Computing Spectral Size: Rigorous Algorithms and the Limits of Computation

Many structures in mathematical physics and dynamics exhibit intricate fractal geometry.

Such behavior appears prominently in quantum mechanics and materials science through spectra of aperiodic and quasicrystalline operators, where questions of ``size'' (Lebesgue measure, fractal dimension, spectral gaps, etc.) are central.

Yet the lack of rigorous computational tools for analyzing these quantities limits both theory and application.

Naïve truncation often fails, and there is no overarching framework to explain what can, and cannot, be computed.

We develop a unified program for the rigorous computation of spectral size for bounded self-adjoint operators, based on local spectral exclusions and adaptive covers.

This constructive framework yields algorithmically optimal methods (under natural computational assumptions) that bridge spectral theory with computation to address problems previously deemed intractable.

Their complexity is classified within the Solvability Complexity Index (SCI) hierarchy, extending Smale's program on the limits of computation.
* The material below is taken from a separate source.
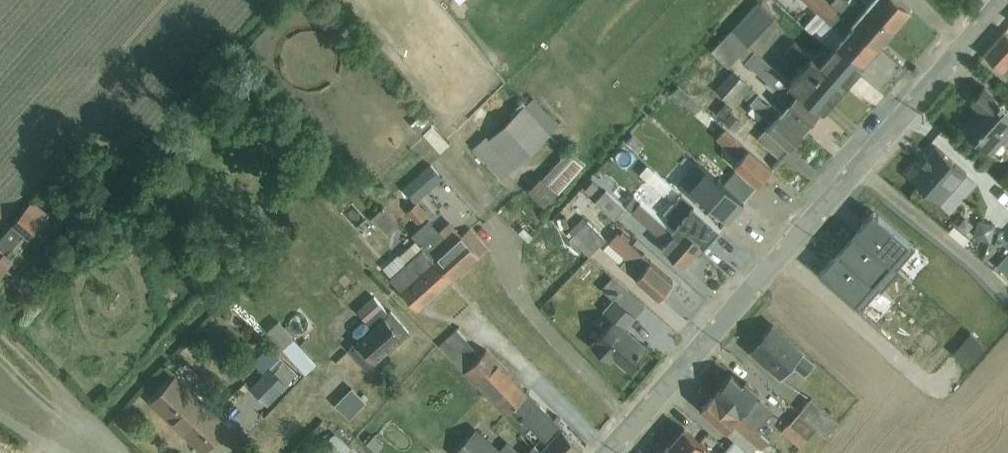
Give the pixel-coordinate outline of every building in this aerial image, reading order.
[(914,8),(904,0),(865,0),(819,52),(810,45),(789,69),(799,78),(794,84),(764,118),(795,145),(914,8)] [(987,49),(1007,65),(1007,31),(1003,27),(987,49)] [(999,152),(1007,141),(1007,87),(997,78),(984,95),(996,104),(974,131),(999,152)] [(507,174),(566,121),(540,92),(481,145),(507,174)] [(743,112),(734,122),(749,136),(758,126),(743,112)] [(429,128),(445,148),(455,140),(439,120),(429,128)] [(932,134),(906,167),(943,197),(970,165),(932,134)] [(757,140),(737,159),(761,185),(781,167),(757,140)] [(570,147),(549,176),(567,189),(588,159),(570,147)] [(435,157),(406,181),(420,197),(449,173),(435,157)] [(653,160),(644,170),(670,193),(679,183),(653,160)] [(720,177),(659,249),(684,271),(745,199),(720,177)] [(457,205),(461,216),(469,213),(461,190),(452,194),(448,182),(425,190),(435,214),(457,205)] [(635,188),(626,197),(610,184),(600,197),(622,216),(630,207),(667,238),(678,224),(635,188)] [(36,236),(57,214),(39,197),(18,219),(36,236)] [(422,221),(434,211),(423,197),(410,208),(422,221)] [(587,213),(568,232),(588,251),(607,232),(587,213)] [(0,243),(0,245),(18,255),(30,233),(11,223),(0,243)] [(459,228),(394,289),(417,314),(482,253),(459,228)] [(672,277),(619,233),(603,252),(657,295),(672,277)] [(0,257),(0,280),(11,266),(0,257)] [(381,309),(346,349),(370,371),(406,331),(381,309)] [(647,337),(611,313),(595,337),(631,362),(647,337)] [(809,342),(775,316),(749,351),(783,377),(809,342)] [(458,323),(436,347),(540,445),(533,452),(582,452),(589,446),(458,323)] [(288,344),(311,370),(323,360),(300,334),(288,344)] [(262,364),(267,369),(255,382),(276,402),(306,370),(280,346),(262,364)] [(761,387),(731,365),(699,406),(729,429),(761,387)] [(150,397),(201,452),(228,427),(177,372),(150,397)] [(358,381),(339,396),(352,412),(371,397),(358,381)] [(819,423),(824,428),(836,416),(812,393),(780,426),(799,445),(819,423)] [(683,419),(655,452),(703,452),(712,442),(683,419)] [(480,422),(450,451),(451,452),(510,452),(480,422)] [(328,438),(342,452),(344,452),(353,445),(338,428),(328,438)] [(394,429),(388,436),(403,447),(408,440),(394,429)]
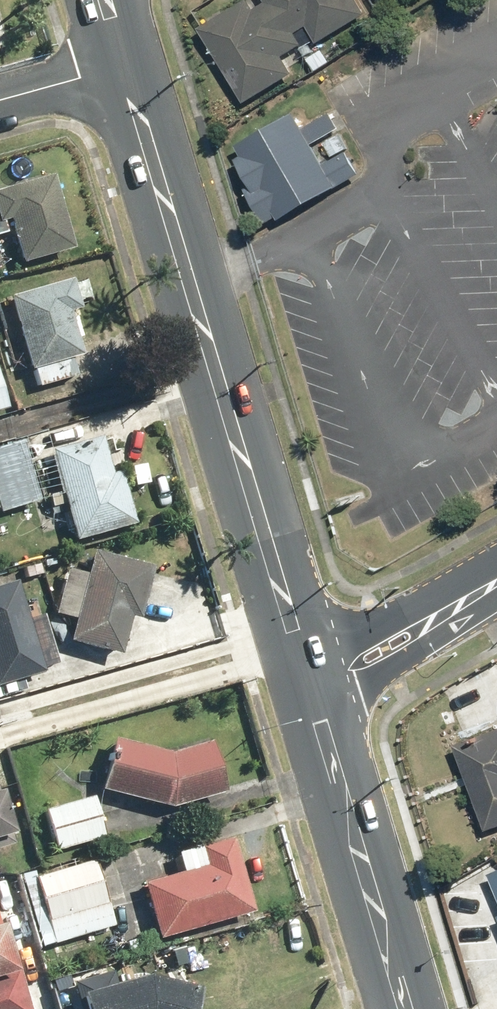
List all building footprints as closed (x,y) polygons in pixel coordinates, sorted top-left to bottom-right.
[(202,27),(248,103),(295,74),(284,56),(305,43),(298,32),(308,26),(319,43),(368,13),(360,0),(270,0),(257,8),(252,0),(247,0),(202,27)] [(346,182),(300,112),(238,151),(283,222),(346,182)] [(0,191),(0,235),(5,233),(2,223),(8,221),(22,266),(74,250),(51,175),(0,191)] [(71,280),(9,298),(30,370),(34,368),(39,385),(72,376),(67,359),(79,356),(67,316),(80,312),(71,280)] [(100,438),(49,452),(74,539),(135,522),(120,470),(110,473),(100,438)] [(39,501),(21,441),(0,447),(0,513),(39,501)] [(88,573),(66,568),(49,633),(69,638),(67,642),(119,656),(128,619),(138,621),(152,567),(94,552),(88,573)] [(0,586),(0,684),(43,672),(16,581),(0,586)] [(459,740),(488,829),(496,826),(496,728),(459,740)] [(167,754),(113,740),(100,790),(167,808),(223,793),(209,741),(167,754)] [(12,834),(0,797),(0,838),(12,834)] [(97,798),(44,811),(54,851),(106,838),(97,798)] [(182,874),(145,883),(159,939),(253,916),(233,839),(176,853),(182,874)] [(34,871),(15,877),(36,948),(110,926),(90,862),(36,878),(34,871)] [(17,967),(8,970),(0,940),(0,1008),(29,1008),(17,967)] [(77,1008),(194,1008),(199,988),(149,975),(112,986),(108,972),(70,983),(77,1008)]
Sharp computational lower bounds are established through impossibility results for limit-periodic Schrödinger operators constructed from adversarial potentials.

The methods enable state-of-the-art rigorous computations for one- and two-dimensional aperiodic systems, and pinpoint problems where numerics can feed directly into computer-assisted proofs.

Beyond spectral analysis, they apply broadly to computing measures of size for general closed sets, opening new directions in the computational study of complex geometric structures.